*Exercise*.
In the listing below, how many lines carry the word "UNOG"? Reply with only the number.

++++ Dataset entries ++++

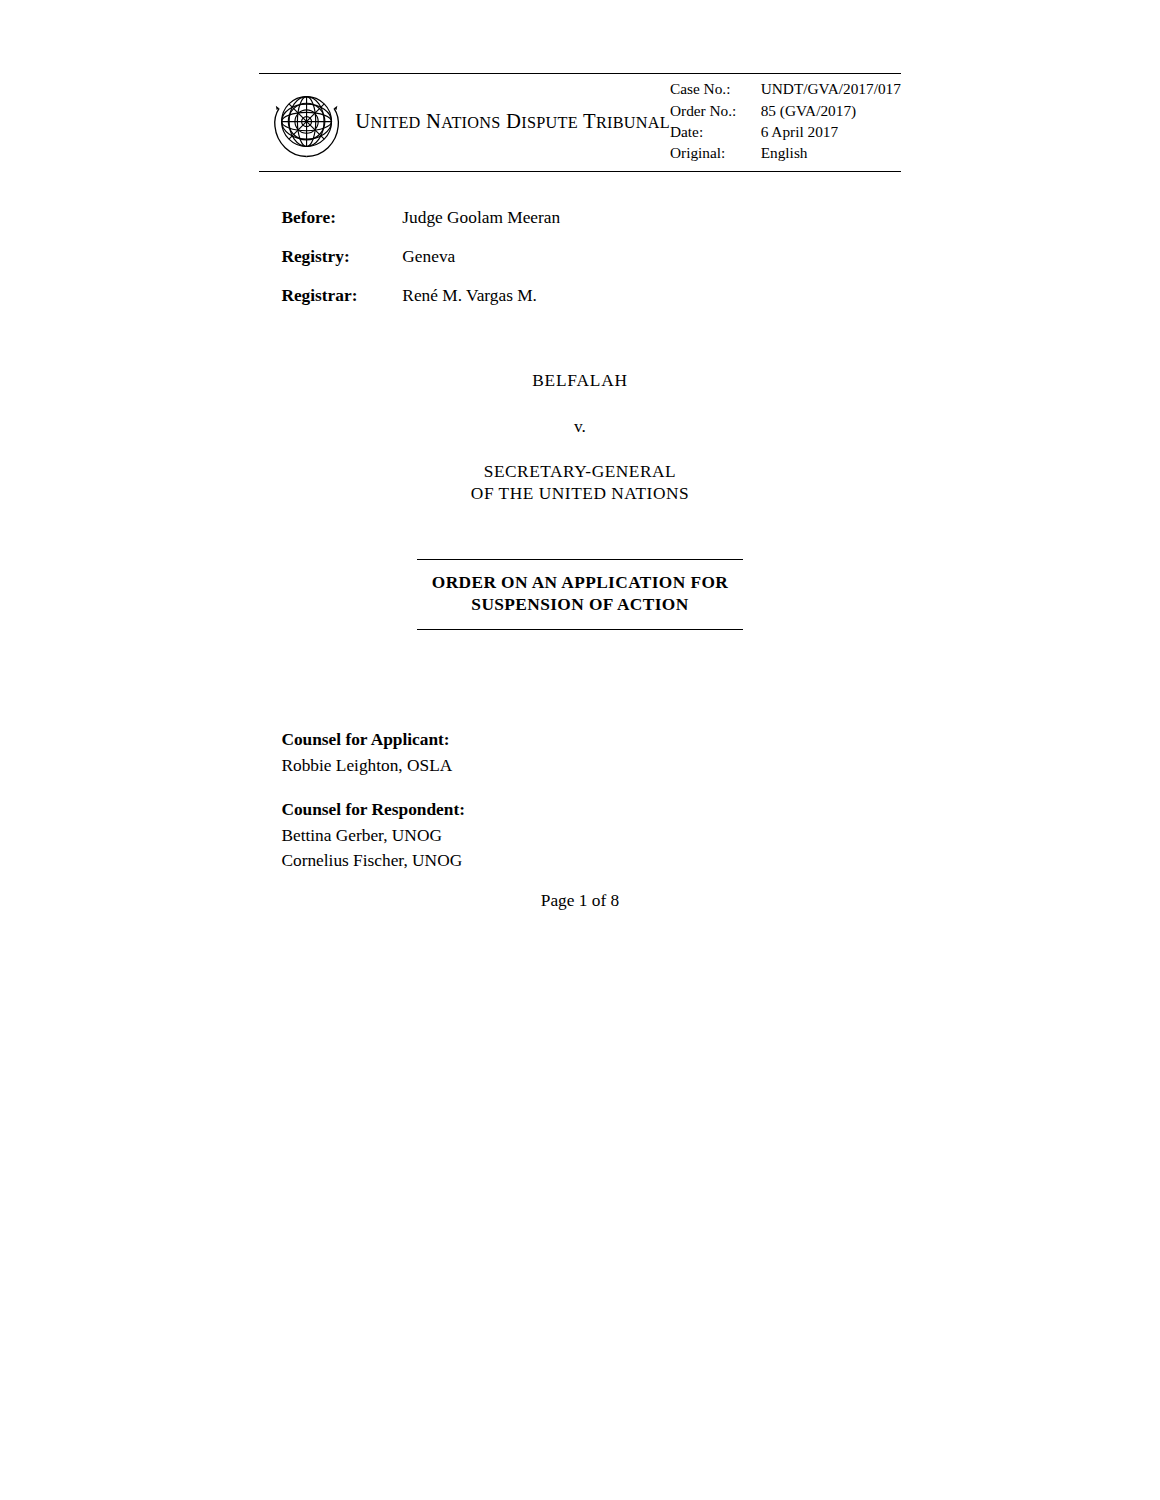| | U NITED N ATIONS D ISPUTE T RIBUNAL | / Case No.: / UNDT/GVA/2017/017 / / Order No.: / 85 (GVA/2017) / / Date: / 6 April 2017 / / Original: / English / |
| Before: | Judge Goolam Meeran |
| Registry: | Geneva |
| Registrar: | René M. Vargas M. |
BELFALAH
v.
SECRETARY-GENERAL
OF THE UNITED NATIONS
ORDER ON AN APPLICATION FOR
SUSPENSION OF ACTION
Counsel for Applicant:
Robbie Leighton, OSLA
Counsel for Respondent:
Bettina Gerber, UNOG
Cornelius Fischer, UNOG
Page 1 of 8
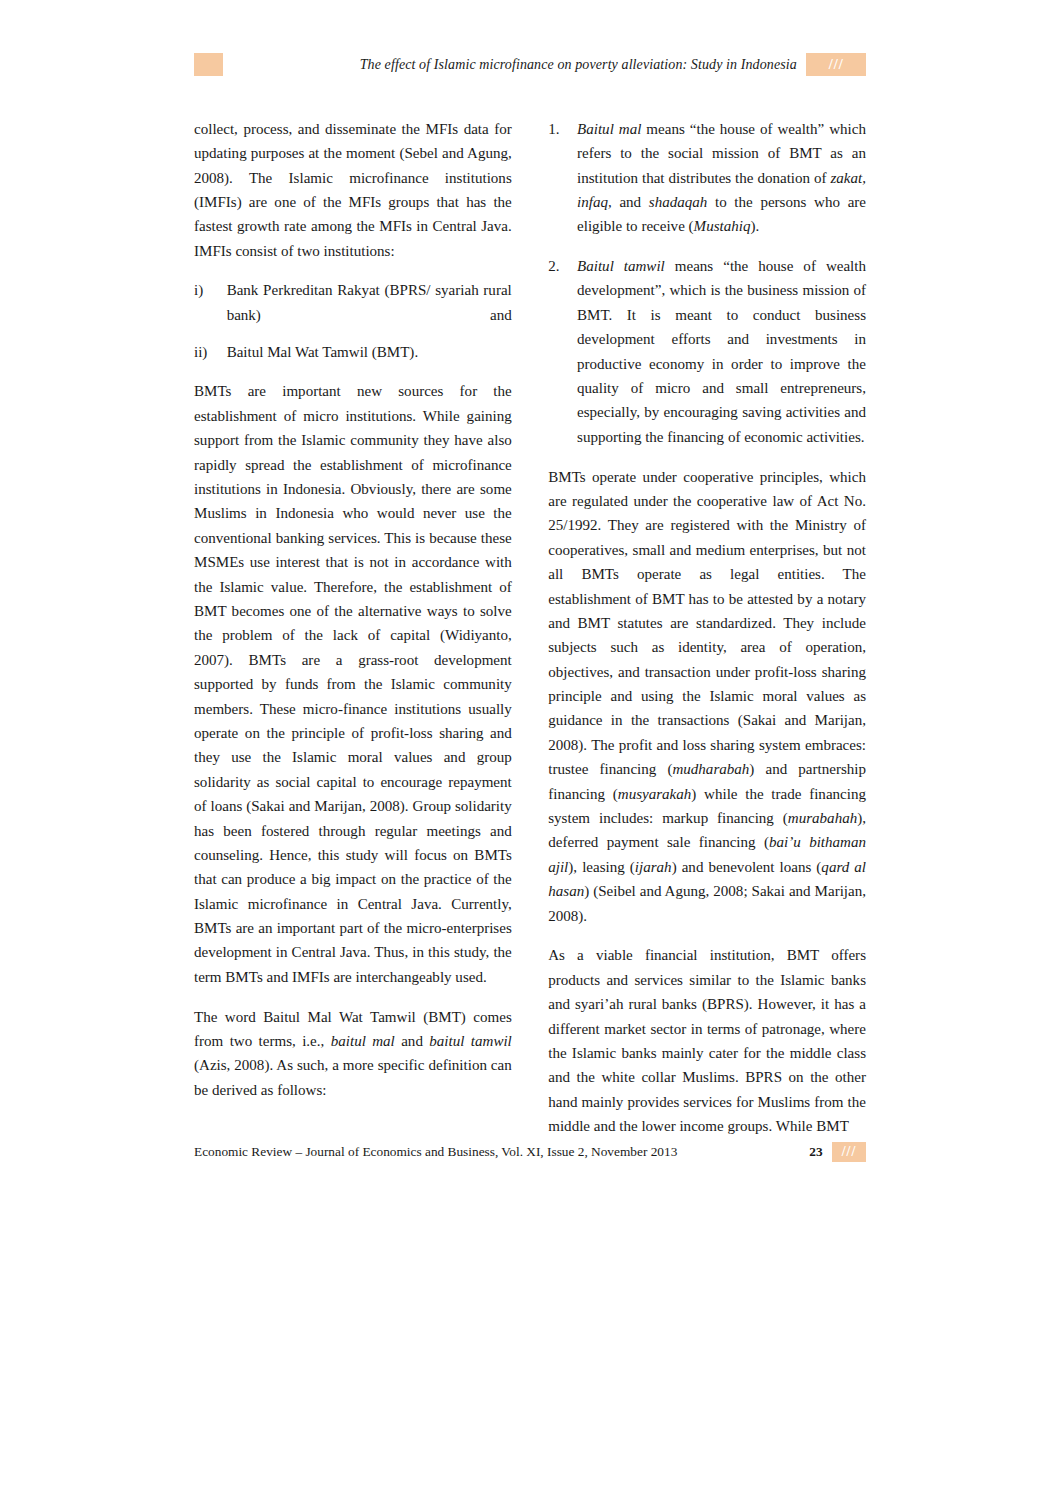The effect of Islamic microfinance on poverty alleviation: Study in Indonesia
///
collect, process, and disseminate the MFIs data for updating purposes at the moment (Sebel and Agung, 2008). The Islamic microfinance institutions (IMFIs) are one of the MFIs groups that has the fastest growth rate among the MFIs in Central Java. IMFIs consist of two institutions:
i) Bank Perkreditan Rakyat (BPRS/ syariah rural bank) and
ii) Baitul Mal Wat Tamwil (BMT).
BMTs are important new sources for the establishment of micro institutions. While gaining support from the Islamic community they have also rapidly spread the establishment of microfinance institutions in Indonesia. Obviously, there are some Muslims in Indonesia who would never use the conventional banking services. This is because these MSMEs use interest that is not in accordance with the Islamic value. Therefore, the establishment of BMT becomes one of the alternative ways to solve the problem of the lack of capital (Widiyanto, 2007). BMTs are a grass-root development supported by funds from the Islamic community members. These micro-finance institutions usually operate on the principle of profit-loss sharing and they use the Islamic moral values and group solidarity as social capital to encourage repayment of loans (Sakai and Marijan, 2008). Group solidarity has been fostered through regular meetings and counseling. Hence, this study will focus on BMTs that can produce a big impact on the practice of the Islamic microfinance in Central Java. Currently, BMTs are an important part of the micro-enterprises development in Central Java. Thus, in this study, the term BMTs and IMFIs are interchangeably used.
The word Baitul Mal Wat Tamwil (BMT) comes from two terms, i.e., baitul mal and baitul tamwil (Azis, 2008). As such, a more specific definition can be derived as follows:
1. Baitul mal means “the house of wealth” which refers to the social mission of BMT as an institution that distributes the donation of zakat, infaq, and shadaqah to the persons who are eligible to receive (Mustahiq).
2. Baitul tamwil means “the house of wealth development”, which is the business mission of BMT. It is meant to conduct business development efforts and investments in productive economy in order to improve the quality of micro and small entrepreneurs, especially, by encouraging saving activities and supporting the financing of economic activities.
BMTs operate under cooperative principles, which are regulated under the cooperative law of Act No. 25/1992. They are registered with the Ministry of cooperatives, small and medium enterprises, but not all BMTs operate as legal entities. The establishment of BMT has to be attested by a notary and BMT statutes are standardized. They include subjects such as identity, area of operation, objectives, and transaction under profit-loss sharing principle and using the Islamic moral values as guidance in the transactions (Sakai and Marijan, 2008). The profit and loss sharing system embraces: trustee financing (mudharabah) and partnership financing (musyarakah) while the trade financing system includes: markup financing (murabahah), deferred payment sale financing (bai’u bithaman ajil), leasing (ijarah) and benevolent loans (qard al hasan) (Seibel and Agung, 2008; Sakai and Marijan, 2008).
As a viable financial institution, BMT offers products and services similar to the Islamic banks and syari’ah rural banks (BPRS). However, it has a different market sector in terms of patronage, where the Islamic banks mainly cater for the middle class and the white collar Muslims. BPRS on the other hand mainly provides services for Muslims from the middle and the lower income groups. While BMT
Economic Review – Journal of Economics and Business, Vol. XI, Issue 2, November 2013
23
///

++++

*Task response*.
2